Food trucks can help Montclair Village
It is with great interest that I've been following the discussion about how best to bring traffic to Montclair Village to support our shops and restaurants there. While my family and I support as much as we can, we are just four people.
I heard recently that there was some discussion with the Village association to have food trucks come to the Village one night per week. I have seen the traffic that these food truck "markets" bring, along with a sense of community as local families come with their children to experience the cuisine from these trucks.
I know that the local restaurants are questioning whether they would take business away, but I was down in the Village for dinner one recent Wednesday and it was completely dead at 7 p.m. We dined in the wonderful Greek hof brau with only one other couple and thoroughly enjoyed our meal.
My point is that if more people were drawn to the Village for the food trucks, many good things would happen: They would see how wonderful the Village truly is and return later, they would support local business (the food trucks themselves are also local businesses) and a sense of community would grow stronger when neighbors and friends meet to experience something new and fun.

■ STATED GOAL: Reproduce the full letter about food trucks in Montclair Village word for word, including its title. The rows that come next are separate material and are unrelated to the letter.

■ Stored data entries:
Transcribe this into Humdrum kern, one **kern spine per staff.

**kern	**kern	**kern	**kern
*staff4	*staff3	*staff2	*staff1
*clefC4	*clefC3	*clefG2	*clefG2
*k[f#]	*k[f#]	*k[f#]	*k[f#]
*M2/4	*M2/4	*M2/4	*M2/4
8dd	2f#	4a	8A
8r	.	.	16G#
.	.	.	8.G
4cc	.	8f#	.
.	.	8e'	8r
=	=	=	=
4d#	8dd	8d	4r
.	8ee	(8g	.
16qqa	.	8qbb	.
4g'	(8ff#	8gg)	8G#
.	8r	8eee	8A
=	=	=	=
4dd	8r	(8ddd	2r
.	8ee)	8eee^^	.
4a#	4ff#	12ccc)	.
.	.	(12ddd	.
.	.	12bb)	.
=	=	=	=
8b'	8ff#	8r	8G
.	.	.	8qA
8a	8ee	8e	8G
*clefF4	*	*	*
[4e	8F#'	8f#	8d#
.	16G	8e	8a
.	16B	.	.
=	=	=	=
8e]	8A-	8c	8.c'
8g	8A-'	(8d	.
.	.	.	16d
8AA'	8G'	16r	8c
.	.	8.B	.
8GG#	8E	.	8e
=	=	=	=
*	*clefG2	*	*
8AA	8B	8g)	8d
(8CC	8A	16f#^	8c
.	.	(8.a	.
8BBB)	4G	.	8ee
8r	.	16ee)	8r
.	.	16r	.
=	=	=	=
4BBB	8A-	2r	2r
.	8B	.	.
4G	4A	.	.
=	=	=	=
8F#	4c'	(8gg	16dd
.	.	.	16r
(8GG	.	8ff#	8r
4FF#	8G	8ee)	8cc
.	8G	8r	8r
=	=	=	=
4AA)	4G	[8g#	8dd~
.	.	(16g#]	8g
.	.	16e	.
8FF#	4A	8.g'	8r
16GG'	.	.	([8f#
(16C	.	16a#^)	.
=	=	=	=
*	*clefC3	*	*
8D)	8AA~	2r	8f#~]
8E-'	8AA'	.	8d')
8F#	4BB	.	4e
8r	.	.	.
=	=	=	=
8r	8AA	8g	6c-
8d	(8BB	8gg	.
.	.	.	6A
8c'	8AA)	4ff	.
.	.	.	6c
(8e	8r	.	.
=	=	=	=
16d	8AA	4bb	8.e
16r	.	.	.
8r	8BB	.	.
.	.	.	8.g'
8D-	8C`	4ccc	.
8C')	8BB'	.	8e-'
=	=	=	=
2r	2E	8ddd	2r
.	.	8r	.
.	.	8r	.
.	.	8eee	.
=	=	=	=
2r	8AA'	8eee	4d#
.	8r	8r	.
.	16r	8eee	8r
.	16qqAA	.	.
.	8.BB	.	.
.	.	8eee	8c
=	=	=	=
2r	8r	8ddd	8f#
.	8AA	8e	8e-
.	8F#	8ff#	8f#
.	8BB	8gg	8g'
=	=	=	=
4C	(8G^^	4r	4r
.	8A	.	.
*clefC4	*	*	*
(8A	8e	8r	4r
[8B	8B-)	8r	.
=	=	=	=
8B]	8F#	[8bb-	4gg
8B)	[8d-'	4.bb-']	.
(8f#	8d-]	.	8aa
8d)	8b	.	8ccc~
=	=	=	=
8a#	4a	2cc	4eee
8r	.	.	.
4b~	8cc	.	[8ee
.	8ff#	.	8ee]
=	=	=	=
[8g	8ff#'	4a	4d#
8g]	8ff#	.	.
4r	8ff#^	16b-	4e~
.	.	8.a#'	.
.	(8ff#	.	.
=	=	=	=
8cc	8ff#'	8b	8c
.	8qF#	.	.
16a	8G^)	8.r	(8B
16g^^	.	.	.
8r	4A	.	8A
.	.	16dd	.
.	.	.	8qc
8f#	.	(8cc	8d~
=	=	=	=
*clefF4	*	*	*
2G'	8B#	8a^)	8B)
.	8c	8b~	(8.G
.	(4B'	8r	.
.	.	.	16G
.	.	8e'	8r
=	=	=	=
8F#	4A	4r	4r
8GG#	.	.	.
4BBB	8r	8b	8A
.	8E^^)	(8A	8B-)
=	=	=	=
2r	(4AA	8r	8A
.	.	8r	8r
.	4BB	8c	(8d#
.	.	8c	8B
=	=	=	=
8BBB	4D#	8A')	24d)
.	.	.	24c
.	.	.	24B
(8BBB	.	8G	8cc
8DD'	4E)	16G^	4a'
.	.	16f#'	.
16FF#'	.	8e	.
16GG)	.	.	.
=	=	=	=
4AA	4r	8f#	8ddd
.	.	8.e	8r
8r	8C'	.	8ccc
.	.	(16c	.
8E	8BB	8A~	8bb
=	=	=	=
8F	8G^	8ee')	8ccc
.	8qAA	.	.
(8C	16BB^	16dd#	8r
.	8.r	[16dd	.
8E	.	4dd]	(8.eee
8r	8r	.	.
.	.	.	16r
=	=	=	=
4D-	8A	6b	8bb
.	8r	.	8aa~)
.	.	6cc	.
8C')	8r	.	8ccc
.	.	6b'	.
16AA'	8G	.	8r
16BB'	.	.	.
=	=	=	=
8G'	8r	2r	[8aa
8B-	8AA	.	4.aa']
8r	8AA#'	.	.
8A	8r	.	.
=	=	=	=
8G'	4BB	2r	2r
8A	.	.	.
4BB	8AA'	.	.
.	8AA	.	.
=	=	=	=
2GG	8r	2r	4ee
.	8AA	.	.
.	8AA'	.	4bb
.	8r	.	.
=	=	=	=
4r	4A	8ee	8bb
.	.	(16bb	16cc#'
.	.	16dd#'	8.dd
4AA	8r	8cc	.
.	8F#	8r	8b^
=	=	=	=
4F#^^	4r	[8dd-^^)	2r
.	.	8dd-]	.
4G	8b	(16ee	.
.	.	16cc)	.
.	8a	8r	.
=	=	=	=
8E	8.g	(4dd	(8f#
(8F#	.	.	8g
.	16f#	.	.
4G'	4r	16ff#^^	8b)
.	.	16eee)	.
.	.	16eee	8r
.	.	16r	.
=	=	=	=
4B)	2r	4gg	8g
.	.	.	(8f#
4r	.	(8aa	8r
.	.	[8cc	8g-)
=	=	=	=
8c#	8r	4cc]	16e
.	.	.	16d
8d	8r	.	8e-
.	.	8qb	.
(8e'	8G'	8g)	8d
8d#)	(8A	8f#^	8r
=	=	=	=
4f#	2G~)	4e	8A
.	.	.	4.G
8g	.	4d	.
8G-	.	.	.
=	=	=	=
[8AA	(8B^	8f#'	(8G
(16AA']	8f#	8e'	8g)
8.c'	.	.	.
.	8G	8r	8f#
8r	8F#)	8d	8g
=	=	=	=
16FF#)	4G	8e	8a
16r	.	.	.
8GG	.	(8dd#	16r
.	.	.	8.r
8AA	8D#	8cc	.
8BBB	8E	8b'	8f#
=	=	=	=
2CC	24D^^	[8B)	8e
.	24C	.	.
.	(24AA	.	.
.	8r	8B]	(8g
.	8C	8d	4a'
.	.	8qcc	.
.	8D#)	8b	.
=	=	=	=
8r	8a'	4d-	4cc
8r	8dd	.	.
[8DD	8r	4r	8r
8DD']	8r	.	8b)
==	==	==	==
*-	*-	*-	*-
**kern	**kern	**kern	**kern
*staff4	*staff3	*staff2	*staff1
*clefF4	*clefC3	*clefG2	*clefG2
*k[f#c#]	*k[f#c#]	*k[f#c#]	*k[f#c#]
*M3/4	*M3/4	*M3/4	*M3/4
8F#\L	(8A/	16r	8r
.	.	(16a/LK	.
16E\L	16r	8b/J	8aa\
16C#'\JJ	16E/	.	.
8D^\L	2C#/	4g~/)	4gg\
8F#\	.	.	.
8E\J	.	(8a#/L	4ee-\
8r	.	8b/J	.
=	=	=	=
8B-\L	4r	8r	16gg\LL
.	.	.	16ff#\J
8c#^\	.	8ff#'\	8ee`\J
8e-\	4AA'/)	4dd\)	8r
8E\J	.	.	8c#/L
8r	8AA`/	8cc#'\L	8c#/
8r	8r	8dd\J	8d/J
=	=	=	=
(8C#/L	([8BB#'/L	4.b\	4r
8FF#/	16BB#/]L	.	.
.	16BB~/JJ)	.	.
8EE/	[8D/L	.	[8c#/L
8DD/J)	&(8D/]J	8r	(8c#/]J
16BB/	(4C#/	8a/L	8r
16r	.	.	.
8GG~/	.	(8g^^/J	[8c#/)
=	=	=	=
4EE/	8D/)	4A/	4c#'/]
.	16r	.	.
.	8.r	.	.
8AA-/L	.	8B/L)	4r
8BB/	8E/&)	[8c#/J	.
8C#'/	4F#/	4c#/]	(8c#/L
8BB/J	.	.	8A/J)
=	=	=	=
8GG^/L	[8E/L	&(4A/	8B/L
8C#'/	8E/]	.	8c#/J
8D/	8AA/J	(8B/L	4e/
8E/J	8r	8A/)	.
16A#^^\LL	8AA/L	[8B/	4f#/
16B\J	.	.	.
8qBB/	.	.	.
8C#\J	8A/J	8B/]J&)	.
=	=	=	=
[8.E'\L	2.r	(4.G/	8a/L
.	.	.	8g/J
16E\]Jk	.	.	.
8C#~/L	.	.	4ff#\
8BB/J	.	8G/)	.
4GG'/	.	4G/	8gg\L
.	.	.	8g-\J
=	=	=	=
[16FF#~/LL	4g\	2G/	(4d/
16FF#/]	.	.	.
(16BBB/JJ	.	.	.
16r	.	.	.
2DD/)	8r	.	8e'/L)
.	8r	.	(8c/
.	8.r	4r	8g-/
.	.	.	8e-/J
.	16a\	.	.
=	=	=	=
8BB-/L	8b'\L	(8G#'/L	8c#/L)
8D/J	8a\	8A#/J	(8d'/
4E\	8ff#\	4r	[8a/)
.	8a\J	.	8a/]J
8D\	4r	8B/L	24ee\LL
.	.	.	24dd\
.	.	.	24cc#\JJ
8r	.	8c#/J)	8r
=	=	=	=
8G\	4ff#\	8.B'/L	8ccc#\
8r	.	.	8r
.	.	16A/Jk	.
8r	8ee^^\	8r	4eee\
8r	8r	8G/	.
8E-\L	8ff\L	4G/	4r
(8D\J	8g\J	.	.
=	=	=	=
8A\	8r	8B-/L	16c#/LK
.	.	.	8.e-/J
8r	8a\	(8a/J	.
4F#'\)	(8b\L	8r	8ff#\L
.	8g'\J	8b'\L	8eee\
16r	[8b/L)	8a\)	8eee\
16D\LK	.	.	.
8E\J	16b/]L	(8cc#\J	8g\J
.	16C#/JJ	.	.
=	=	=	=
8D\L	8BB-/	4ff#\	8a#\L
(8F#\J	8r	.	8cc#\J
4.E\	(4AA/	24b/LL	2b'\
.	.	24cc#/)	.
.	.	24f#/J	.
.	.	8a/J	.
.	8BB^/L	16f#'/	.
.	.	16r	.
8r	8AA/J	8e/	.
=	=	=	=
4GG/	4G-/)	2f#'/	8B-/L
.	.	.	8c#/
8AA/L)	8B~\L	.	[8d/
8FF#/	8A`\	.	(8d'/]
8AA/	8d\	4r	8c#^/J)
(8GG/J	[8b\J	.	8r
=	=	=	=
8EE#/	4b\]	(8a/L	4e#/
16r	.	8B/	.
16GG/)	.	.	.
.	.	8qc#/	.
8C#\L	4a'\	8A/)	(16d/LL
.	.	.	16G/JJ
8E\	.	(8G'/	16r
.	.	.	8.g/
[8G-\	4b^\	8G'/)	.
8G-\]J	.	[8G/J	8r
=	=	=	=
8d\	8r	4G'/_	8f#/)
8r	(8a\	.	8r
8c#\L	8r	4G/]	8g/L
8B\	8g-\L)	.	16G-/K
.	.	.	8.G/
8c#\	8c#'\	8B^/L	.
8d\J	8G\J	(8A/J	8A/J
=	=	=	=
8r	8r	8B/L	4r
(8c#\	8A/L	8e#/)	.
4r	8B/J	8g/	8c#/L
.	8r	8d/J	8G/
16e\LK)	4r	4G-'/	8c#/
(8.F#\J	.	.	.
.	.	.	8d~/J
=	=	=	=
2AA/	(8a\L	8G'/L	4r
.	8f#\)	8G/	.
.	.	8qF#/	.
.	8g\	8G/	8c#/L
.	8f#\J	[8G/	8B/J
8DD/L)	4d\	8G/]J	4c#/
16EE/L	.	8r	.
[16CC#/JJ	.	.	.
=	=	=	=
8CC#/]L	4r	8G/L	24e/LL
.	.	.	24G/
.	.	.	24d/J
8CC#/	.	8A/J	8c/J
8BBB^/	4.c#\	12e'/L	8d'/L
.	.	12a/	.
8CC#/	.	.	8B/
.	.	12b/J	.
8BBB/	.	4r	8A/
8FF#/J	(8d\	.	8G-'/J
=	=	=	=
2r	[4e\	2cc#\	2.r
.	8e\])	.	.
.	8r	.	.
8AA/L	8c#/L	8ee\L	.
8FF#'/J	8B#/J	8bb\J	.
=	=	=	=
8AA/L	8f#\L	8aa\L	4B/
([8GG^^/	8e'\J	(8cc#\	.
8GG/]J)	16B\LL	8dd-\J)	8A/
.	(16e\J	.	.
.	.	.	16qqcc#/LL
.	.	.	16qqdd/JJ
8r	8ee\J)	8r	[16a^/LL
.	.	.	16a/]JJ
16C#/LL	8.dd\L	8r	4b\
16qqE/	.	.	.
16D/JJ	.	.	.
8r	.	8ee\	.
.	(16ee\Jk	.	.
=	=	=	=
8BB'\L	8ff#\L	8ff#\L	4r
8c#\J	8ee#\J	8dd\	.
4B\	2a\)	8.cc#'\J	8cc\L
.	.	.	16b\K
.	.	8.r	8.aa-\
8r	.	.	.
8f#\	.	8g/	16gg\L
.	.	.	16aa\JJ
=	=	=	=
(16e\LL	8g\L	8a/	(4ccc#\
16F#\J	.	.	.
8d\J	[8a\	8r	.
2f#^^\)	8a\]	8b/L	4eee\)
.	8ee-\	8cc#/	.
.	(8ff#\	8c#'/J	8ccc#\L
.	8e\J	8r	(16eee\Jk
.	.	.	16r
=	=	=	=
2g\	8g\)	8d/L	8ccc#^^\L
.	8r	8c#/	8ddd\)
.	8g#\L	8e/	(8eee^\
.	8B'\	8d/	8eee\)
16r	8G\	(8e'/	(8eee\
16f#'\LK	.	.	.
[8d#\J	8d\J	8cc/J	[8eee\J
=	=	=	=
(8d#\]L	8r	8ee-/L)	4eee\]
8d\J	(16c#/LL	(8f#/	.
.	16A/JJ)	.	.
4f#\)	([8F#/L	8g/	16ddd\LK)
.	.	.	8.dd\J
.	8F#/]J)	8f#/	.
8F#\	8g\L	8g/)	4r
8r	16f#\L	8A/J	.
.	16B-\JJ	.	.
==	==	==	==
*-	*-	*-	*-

■ FINISHED EXERCISE:
Food trucks can help Montclair Village
It is with great interest that I've been following the discussion about how best to bring traffic to Montclair Village to support our shops and restaurants there. While my family and I support as much as we can, we are just four people.
I heard recently that there was some discussion with the Village association to have food trucks come to the Village one night per week. I have seen the traffic that these food truck "markets" bring, along with a sense of community as local families come with their children to experience the cuisine from these trucks.
I know that the local restaurants are questioning whether they would take business away, but I was down in the Village for dinner one recent Wednesday and it was completely dead at 7 p.m. We dined in the wonderful Greek hof brau with only one other couple and thoroughly enjoyed our meal.
My point is that if more people were drawn to the Village for the food trucks, many good things would happen: They would see how wonderful the Village truly is and return later, they would support local business (the food trucks themselves are also local businesses) and a sense of community would grow stronger when neighbors and friends meet to experience something new and fun.